# [TASK DETAILS]
Print every line of the data exactly as shown.

# [SUPPLIED ENTRIES]
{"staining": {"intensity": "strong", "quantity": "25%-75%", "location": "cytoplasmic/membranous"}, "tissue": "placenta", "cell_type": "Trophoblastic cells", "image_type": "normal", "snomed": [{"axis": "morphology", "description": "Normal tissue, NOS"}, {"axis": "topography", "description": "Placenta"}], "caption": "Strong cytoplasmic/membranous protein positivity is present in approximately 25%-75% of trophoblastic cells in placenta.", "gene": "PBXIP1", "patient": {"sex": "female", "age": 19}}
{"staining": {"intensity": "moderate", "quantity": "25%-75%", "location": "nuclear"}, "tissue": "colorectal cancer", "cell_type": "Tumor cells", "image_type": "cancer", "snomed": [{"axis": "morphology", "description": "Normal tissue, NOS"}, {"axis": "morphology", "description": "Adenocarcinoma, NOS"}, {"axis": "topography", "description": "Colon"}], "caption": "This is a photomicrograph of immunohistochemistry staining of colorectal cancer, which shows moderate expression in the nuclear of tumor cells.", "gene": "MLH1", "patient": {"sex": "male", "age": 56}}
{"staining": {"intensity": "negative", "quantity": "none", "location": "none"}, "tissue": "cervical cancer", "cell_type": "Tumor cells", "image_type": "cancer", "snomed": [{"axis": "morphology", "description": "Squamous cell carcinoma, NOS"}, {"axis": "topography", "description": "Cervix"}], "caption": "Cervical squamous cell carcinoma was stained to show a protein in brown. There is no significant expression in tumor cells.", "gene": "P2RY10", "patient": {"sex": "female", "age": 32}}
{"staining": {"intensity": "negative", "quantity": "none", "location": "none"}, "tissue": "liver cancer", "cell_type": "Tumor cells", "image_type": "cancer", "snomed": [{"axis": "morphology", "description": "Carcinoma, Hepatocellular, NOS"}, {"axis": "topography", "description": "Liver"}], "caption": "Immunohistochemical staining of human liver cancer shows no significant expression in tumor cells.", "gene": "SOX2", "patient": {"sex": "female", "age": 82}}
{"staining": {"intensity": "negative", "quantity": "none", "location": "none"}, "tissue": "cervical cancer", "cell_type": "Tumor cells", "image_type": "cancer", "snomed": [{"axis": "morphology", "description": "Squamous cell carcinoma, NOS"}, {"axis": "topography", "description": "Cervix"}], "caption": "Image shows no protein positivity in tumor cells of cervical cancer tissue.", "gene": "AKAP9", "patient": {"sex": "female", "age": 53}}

# [SOLUTION]
{"staining": {"intensity": "strong", "quantity": "25%-75%", "location": "cytoplasmic/membranous"}, "tissue": "placenta", "cell_type": "Trophoblastic cells", "image_type": "normal", "snomed": [{"axis": "morphology", "description": "Normal tissue, NOS"}, {"axis": "topography", "description": "Placenta"}], "caption": "Strong cytoplasmic/membranous protein positivity is present in approximately 25%-75% of trophoblastic cells in placenta.", "gene": "PBXIP1", "patient": {"sex": "female", "age": 19}}
{"staining": {"intensity": "moderate", "quantity": "25%-75%", "location": "nuclear"}, "tissue": "colorectal cancer", "cell_type": "Tumor cells", "image_type": "cancer", "snomed": [{"axis": "morphology", "description": "Normal tissue, NOS"}, {"axis": "morphology", "description": "Adenocarcinoma, NOS"}, {"axis": "topography", "description": "Colon"}], "caption": "This is a photomicrograph of immunohistochemistry staining of colorectal cancer, which shows moderate expression in the nuclear of tumor cells.", "gene": "MLH1", "patient": {"sex": "male", "age": 56}}
{"staining": {"intensity": "negative", "quantity": "none", "location": "none"}, "tissue": "cervical cancer", "cell_type": "Tumor cells", "image_type": "cancer", "snomed": [{"axis": "morphology", "description": "Squamous cell carcinoma, NOS"}, {"axis": "topography", "description": "Cervix"}], "caption": "Cervical squamous cell carcinoma was stained to show a protein in brown. There is no significant expression in tumor cells.", "gene": "P2RY10", "patient": {"sex": "female", "age": 32}}
{"staining": {"intensity": "negative", "quantity": "none", "location": "none"}, "tissue": "liver cancer", "cell_type": "Tumor cells", "image_type": "cancer", "snomed": [{"axis": "morphology", "description": "Carcinoma, Hepatocellular, NOS"}, {"axis": "topography", "description": "Liver"}], "caption": "Immunohistochemical staining of human liver cancer shows no significant expression in tumor cells.", "gene": "SOX2", "patient": {"sex": "female", "age": 82}}
{"staining": {"intensity": "negative", "quantity": "none", "location": "none"}, "tissue": "cervical cancer", "cell_type": "Tumor cells", "image_type": "cancer", "snomed": [{"axis": "morphology", "description": "Squamous cell carcinoma, NOS"}, {"axis": "topography", "description": "Cervix"}], "caption": "Image shows no protein positivity in tumor cells of cervical cancer tissue.", "gene": "AKAP9", "patient": {"sex": "female", "age": 53}}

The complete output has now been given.